To many voters, Dinkins had seemed a perfect antidote to twelve years of confrontations from the irrepressible Ed Koch, who appealed to working-class whites by goading blacks. Low-key and conciliatory, Dinkins prefers quiet back-room negotiations to forceful public speeches. But even in such talks, Dinkins and his aides have blundered. When the mayor dispatched his most trusted assistant, Deputy Mayor Bill Lynch, to mediate the Korean boycott, Lynch angered the demonstrators by walking into one of the stores without first talking with them. After that bumpy start, however, Dinkins' men managed to keep both sides talking, and an end to the boycott appeared to be in sight.
Dinkins has been hampered by an economic decline aggravated by massive layoffs on Wall Street. To balance the city budget, he must raise $850 million from higher taxes and slash services by $303 million. That will mean backing away from campaign promises to put a cop on every subway train and provide housing for the homeless. Managing cutbacks would be difficult under any circumstances, but Dinkins has filled many of the top posts in his administration with outsiders, such as Police Commissioner Lee Brown (recruited from Houston) and Health Commissioner Woodrow Myers (from Indianapolis), who have no experience in New York's intricate local politics. "His executive core provides him with no political base," says Mitchell Moss, director of the Urban Research Center at New York University.
The mayor's desire to promote tolerance can hardly be faulted, but by itself it will do little for the people at the bottom who are most directly harmed by racism. The blacks and whites most often involved in racial violence have things in common: poor educations, no job skills and bleak, depressing futures. "You are seeing what happens when the possibilities for low-income people are cut back," says Madeline Lee, executive director of the New York Foundation, which supports community projects for the disadvantaged. "They turn on each other."
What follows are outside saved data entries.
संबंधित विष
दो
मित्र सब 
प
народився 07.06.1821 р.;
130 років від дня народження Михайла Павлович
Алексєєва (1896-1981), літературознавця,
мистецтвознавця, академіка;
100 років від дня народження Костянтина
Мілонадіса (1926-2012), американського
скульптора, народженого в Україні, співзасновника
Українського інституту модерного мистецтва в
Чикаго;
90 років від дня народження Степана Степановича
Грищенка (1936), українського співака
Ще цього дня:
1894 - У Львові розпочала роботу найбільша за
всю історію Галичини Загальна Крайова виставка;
As opportunities constrict, the impulse to blame other racial groups can become overwhelming -- and the temptation to exploit such resentments can become irresistible to some unscrupulous leaders. When elected officials fail to provide effective leadership, says Moss, "the street merchants of hate move into the vacuum." Last week Dinkins mused about his role in repairing the cracks in New York's gorgeous mosaic. Said he: "No one ever knows if one has done enough." That realization could be the start of doing something more.